I was pretty sure that’s what static
does, but I defer to literally everyone else on this.
If you’d prefer some dedicated memory somewhere (I think that’s what you mean by “external”) then I’m fine with that. It’s probably a bit more effort, but if it keeps the rest of the ship safely afloat, it’s worth it. Safety first!
I think this was me misunderstanding how multiple chains work. I had assumed that it was multiple instances of the same Stan program running, which shouldn’t lead to problems. But if there’s a push to use MPI-ish things to make multiple chains run then that’s definitely a thing we need ot be careful about!!!

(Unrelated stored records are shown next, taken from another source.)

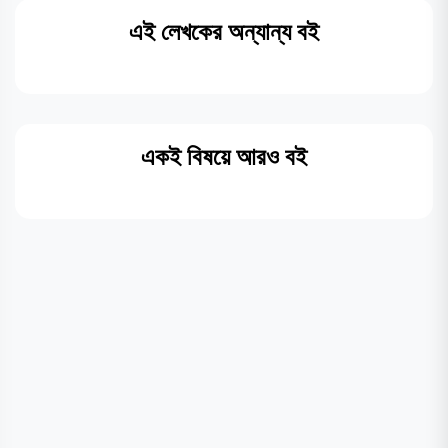
এই লেখকের অন্যান্য বই
একই বিষয়ে আরও বই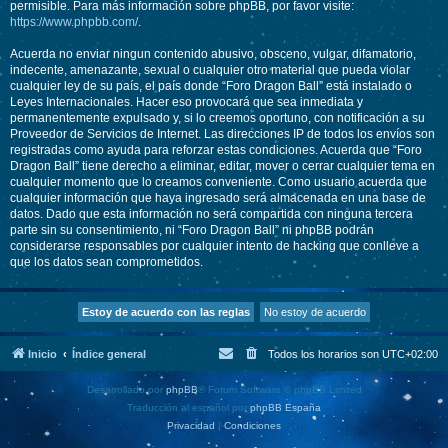
permisible. Para más información sobre phpBB, por favor visite:
https://www.phpbb.com/
.
Acuerda no enviar ningun contenido abusivo, obsceno, vulgar, difamatorio,
indecente, amenazante, sexual o cualquier otro material que pueda violar
cualquier ley de su país, el país donde “Foro Dragon Ball” está instalado o
Leyes Internacionales. Hacer eso provocará que sea inmediata y
permanentemente expulsado y, si lo creemos oportuno, con notificación a su
Proveedor de Servicios de Internet. Las direcciones IP de todos los envíos son
registradas como ayuda para reforzar estas condiciones. Acuerda que “Foro
Dragon Ball” tiene derecho a eliminar, editar, mover o cerrar cualquier tema en
cualquier momento que lo creamos conveniente. Como usuario acuerda que
cualquier información que haya ingresado será almacenada en una base de
datos. Dado que esta información no será compartida con ninguna tercera
parte sin su consentimiento, ni “Foro Dragon Ball” ni phpBB podrán
considerarse responsables por cualquier intento de hacking que conlleve a
que los datos sean comprometidos.
Inicio
Índice general
Todos los horarios son
UTC+02:00
Desarrollado por
phpBB
® Forum Software © phpBB Limited
Traducción al español por
phpBB España
Privacidad
|
Condiciones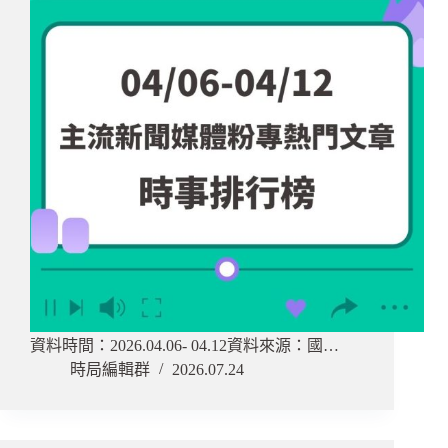
資料時間：2026.04.06- 04.12資料來源：國…
時局編輯群
2026.07.24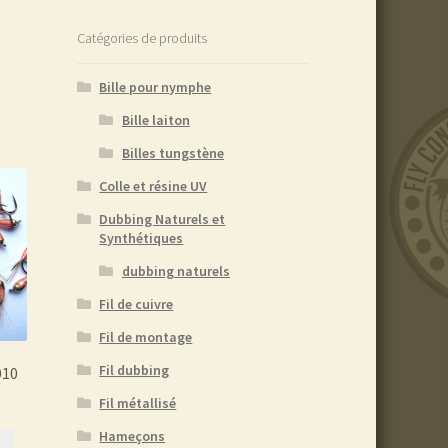
Catégories de produits
Bille pour nymphe
Bille laiton
Billes tungstène
Colle et résine UV
Dubbing Naturels et
Synthétiques
dubbing naturels
Fil de cuivre
Fil de montage
Fil dubbing
010
Fil métallisé
Hameçons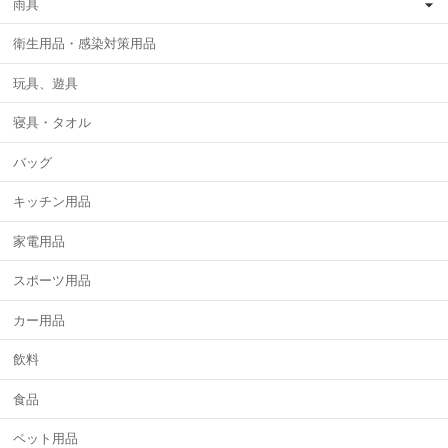
雨具
衛生用品・感染対策用品
玩具、遊具
寝具・タオル
バッグ
キッチン用品
家電用品
スポーツ用品
カー用品
飲料
食品
ペット用品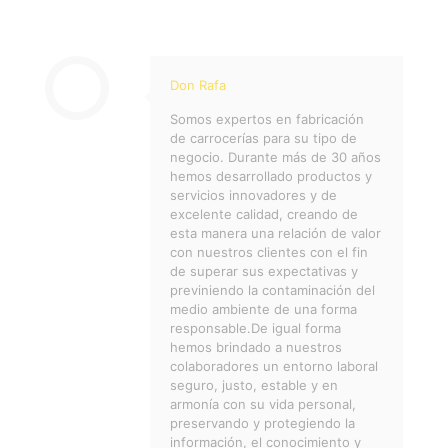
Don Rafa
Somos expertos en fabricación
de carrocerías para su tipo de
negocio. Durante más de 30 años
hemos desarrollado productos y
servicios innovadores y de
excelente calidad, creando de
esta manera una relación de valor
con nuestros clientes con el fin
de superar sus expectativas y
previniendo la contaminación del
medio ambiente de una forma
responsable.De igual forma
hemos brindado a nuestros
colaboradores un entorno laboral
seguro, justo, estable y en
armonía con su vida personal,
preservando y protegiendo la
información, el conocimiento y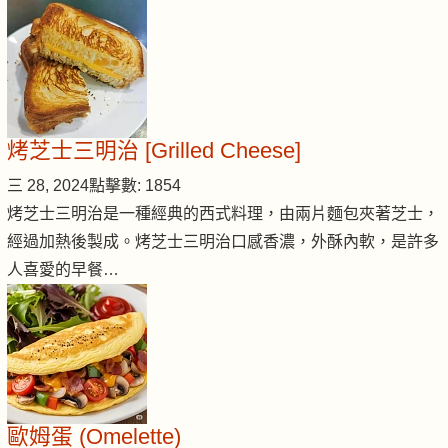
烤芝士三明治 [Grilled Cheese]
三 28, 2024
點擊數: 1854
烤芝士三明治是一種經典的西式料理，由兩片麵包夾著芝士，
經過加熱後製成。烤芝士三明治口感香濃，外酥內軟，是許多
人喜愛的早餐…
歐姆蛋 (Omelette)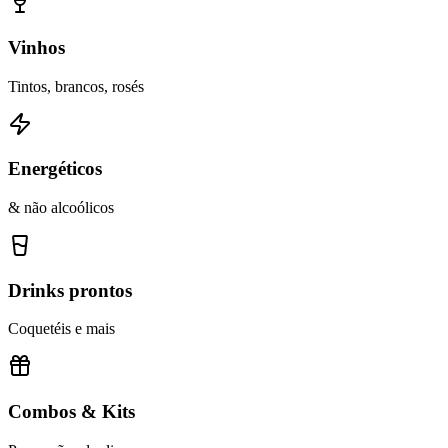
Vinhos
Tintos, brancos, rosés
Energéticos
& não alcoólicos
Drinks prontos
Coquetéis e mais
Combos & Kits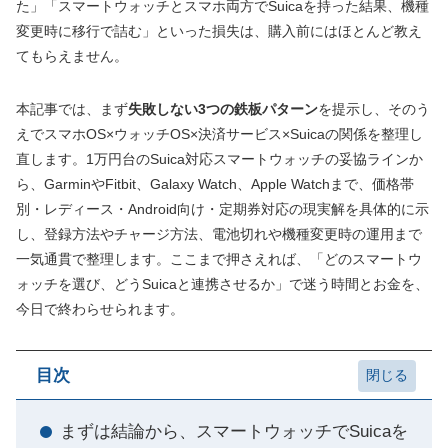
た」「スマートウォッチとスマホ両方でSuicaを持った結果、機種
変更時に移行で詰む」といった損失は、購入前にはほとんど教え
てもらえません。
本記事では、まず
失敗しない3つの鉄板パターン
を提示し、そのう
えでスマホOS×ウォッチOS×決済サービス×Suicaの関係を整理し
直します。1万円台のSuica対応スマートウォッチの妥協ラインか
ら、GarminやFitbit、Galaxy Watch、Apple Watchまで、価格帯
別・レディース・Android向け・定期券対応の現実解を具体的に示
し、登録方法やチャージ方法、電池切れや機種変更時の運用まで
一気通貫で整理します。ここまで押さえれば、「どのスマートウ
ォッチを選び、どうSuicaと連携させるか」で迷う時間とお金を、
今日で終わらせられます。
目次
まずは結論から、スマートウォッチでSuicaを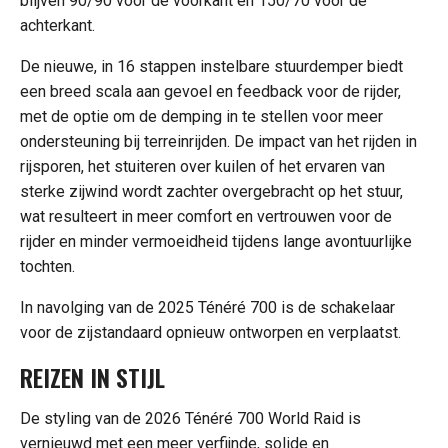
blijven 90/90 voor de voorkant en 150/70 voor de
achterkant.
De nieuwe, in 16 stappen instelbare stuurdemper biedt
een breed scala aan gevoel en feedback voor de rijder,
met de optie om de demping in te stellen voor meer
ondersteuning bij terreinrijden. De impact van het rijden in
rijsporen, het stuiteren over kuilen of het ervaren van
sterke zijwind wordt zachter overgebracht op het stuur,
wat resulteert in meer comfort en vertrouwen voor de
rijder en minder vermoeidheid tijdens lange avontuurlijke
tochten.
In navolging van de 2025 Ténéré 700 is de schakelaar
voor de zijstandaard opnieuw ontworpen en verplaatst.
REIZEN IN STIJL
De styling van de 2026 Ténéré 700 World Raid is
vernieuwd met een meer verfijnde, solide en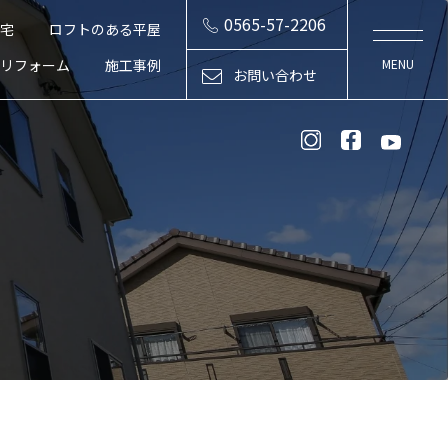
0565-57-2206
住宅
ロフトのある平屋
リフォーム
施工事例
お問い合わせ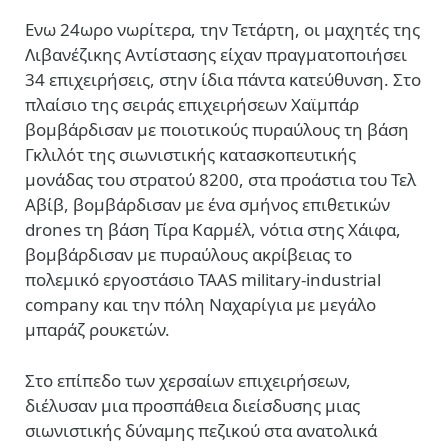
Ενω 24ωρο νωρίτερα, την Τετάρτη, οι μαχητές της
Λιβανέζικης Αντίστασης είχαν πραγματοποιήσει
34 επιχειρήσεις, στην ίδια πάντα κατεύθυνση. Στο
πλαίσιο της σειράς επιχειρήσεων Χαϊμπάρ
βομβάρδισαν με ποιοτικούς πυραύλους τη βάση
Γκλιλότ της σιωνιστικής κατασκοπευτικής
μονάδας του στρατού 8200, στα προάστια του Τελ
Αβίβ, βομβάρδισαν με ένα σμήνος επιθετικών
drones τη βάση Τίρα Καρμέλ, νότια στης Χάιφα,
βομβάρδισαν με πυραύλους ακρίβειας το
πολεμικό εργοστάσιο TAAS military-industrial
company και την πόλη Ναχαρίγια με μεγάλο
μπαράζ ρουκετών.
Στο επίπεδο των χερσαίων επιχειρήσεων,
διέλυσαν μια προσπάθεια διείσδυσης μιας
σιωνιστικής δύναμης πεζικού στα ανατολικά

Whoops, sorry about just taking a vacation from responding for 3 days :/. I missed the static in the original post, but there’s still the problem that there’d only be one copy of the static memory for all the different calls to the optimizer.
But I agree with you now, this seems like the best way to do development. If there’s multiple calls in your test models, add an integer argument to the function and set it when you call it.
The Eigen::MatrixXd
is fine. I was thinking std::map<double, Eigen::VectorXd>
might be easier so resizing isn’t an issue, but whatever you feel like working with.
I assume once there’s some validated test models and performance plots, the difference between saving and not saving these outputs will be enough to motivate the changes to the memory model.
Your assumption is correct, but there’s a threaded version of map_rect. Just don’t use that in your development and you’re good to go. Figuring this out can wait.
That is how things are set up now.
But we’re adding more multilthreading and multiple threads would share the same statics and thus need to synchronize any kind of access.
Yes, I meant something that’s part of the algorithm rather than part of one of our fundamental data types. So rather than having a special matrix with a static decorator of some kind, have an external mapping as part of the algorithm.